> [The task] Among the records below, find the lines containing "icons" and state only how many there are.

> [Data to use]

━━━━━━━━━━━━━━━━

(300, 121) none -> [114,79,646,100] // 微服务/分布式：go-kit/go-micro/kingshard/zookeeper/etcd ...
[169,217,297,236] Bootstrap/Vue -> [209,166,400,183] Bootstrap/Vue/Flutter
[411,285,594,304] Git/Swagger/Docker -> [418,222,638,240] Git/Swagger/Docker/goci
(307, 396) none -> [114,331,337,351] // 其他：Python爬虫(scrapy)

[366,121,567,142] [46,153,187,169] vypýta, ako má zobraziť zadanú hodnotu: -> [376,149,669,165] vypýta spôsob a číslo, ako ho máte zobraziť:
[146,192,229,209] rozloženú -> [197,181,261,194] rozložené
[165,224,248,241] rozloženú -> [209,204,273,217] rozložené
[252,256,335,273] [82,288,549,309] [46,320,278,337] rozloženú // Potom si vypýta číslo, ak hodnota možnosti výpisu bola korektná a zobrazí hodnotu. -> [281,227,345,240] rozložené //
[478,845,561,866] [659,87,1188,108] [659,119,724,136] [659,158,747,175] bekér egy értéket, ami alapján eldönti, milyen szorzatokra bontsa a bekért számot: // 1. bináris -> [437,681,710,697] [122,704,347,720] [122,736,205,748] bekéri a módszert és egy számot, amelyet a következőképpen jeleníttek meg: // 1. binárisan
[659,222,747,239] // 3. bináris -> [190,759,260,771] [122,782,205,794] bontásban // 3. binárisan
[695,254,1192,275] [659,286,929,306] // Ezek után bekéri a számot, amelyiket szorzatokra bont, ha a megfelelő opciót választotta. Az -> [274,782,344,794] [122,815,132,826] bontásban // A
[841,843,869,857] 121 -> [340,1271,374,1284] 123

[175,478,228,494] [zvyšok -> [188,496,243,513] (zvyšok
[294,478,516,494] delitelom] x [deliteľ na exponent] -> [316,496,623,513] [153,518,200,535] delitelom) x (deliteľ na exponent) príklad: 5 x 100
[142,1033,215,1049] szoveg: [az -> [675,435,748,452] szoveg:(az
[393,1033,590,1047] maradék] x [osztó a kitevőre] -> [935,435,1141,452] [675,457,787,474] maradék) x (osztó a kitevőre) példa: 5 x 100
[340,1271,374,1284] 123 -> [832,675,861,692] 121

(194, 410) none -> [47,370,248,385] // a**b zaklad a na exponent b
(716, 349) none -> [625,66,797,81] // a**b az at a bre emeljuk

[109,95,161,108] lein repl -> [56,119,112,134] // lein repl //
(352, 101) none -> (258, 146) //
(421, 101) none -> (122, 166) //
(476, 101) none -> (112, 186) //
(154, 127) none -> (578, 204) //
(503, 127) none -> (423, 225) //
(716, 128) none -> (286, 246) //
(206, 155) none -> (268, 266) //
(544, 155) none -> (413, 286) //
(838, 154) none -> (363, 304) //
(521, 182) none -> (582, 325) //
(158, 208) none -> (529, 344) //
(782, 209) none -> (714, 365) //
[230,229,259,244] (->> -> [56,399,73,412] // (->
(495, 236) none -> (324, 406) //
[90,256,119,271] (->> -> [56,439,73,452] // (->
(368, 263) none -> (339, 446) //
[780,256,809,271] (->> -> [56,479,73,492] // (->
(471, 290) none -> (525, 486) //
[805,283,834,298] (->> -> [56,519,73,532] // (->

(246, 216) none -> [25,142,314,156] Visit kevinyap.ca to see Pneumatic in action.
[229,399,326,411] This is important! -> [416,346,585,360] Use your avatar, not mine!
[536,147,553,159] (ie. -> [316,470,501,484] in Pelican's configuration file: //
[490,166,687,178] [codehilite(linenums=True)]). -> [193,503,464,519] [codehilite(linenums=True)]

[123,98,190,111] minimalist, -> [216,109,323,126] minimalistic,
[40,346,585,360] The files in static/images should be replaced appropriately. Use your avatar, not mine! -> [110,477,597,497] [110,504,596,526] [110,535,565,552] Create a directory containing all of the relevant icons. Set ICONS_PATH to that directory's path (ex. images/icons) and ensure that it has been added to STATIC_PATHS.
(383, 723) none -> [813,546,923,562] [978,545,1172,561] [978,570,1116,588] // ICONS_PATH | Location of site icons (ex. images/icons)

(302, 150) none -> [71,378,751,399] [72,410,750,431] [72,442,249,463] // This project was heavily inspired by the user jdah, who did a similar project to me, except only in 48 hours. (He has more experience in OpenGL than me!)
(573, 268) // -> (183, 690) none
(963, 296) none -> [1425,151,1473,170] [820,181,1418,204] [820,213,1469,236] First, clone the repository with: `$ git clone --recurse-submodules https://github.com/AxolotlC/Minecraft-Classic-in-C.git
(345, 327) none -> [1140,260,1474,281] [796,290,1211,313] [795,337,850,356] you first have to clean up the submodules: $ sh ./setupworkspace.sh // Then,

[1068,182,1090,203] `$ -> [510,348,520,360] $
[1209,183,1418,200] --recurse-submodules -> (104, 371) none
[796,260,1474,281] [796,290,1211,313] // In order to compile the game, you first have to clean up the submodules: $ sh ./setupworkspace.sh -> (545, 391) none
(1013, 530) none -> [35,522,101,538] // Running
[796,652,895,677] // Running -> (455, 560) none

━━━━━━━━━━━━━━━━

> [Written solution] 2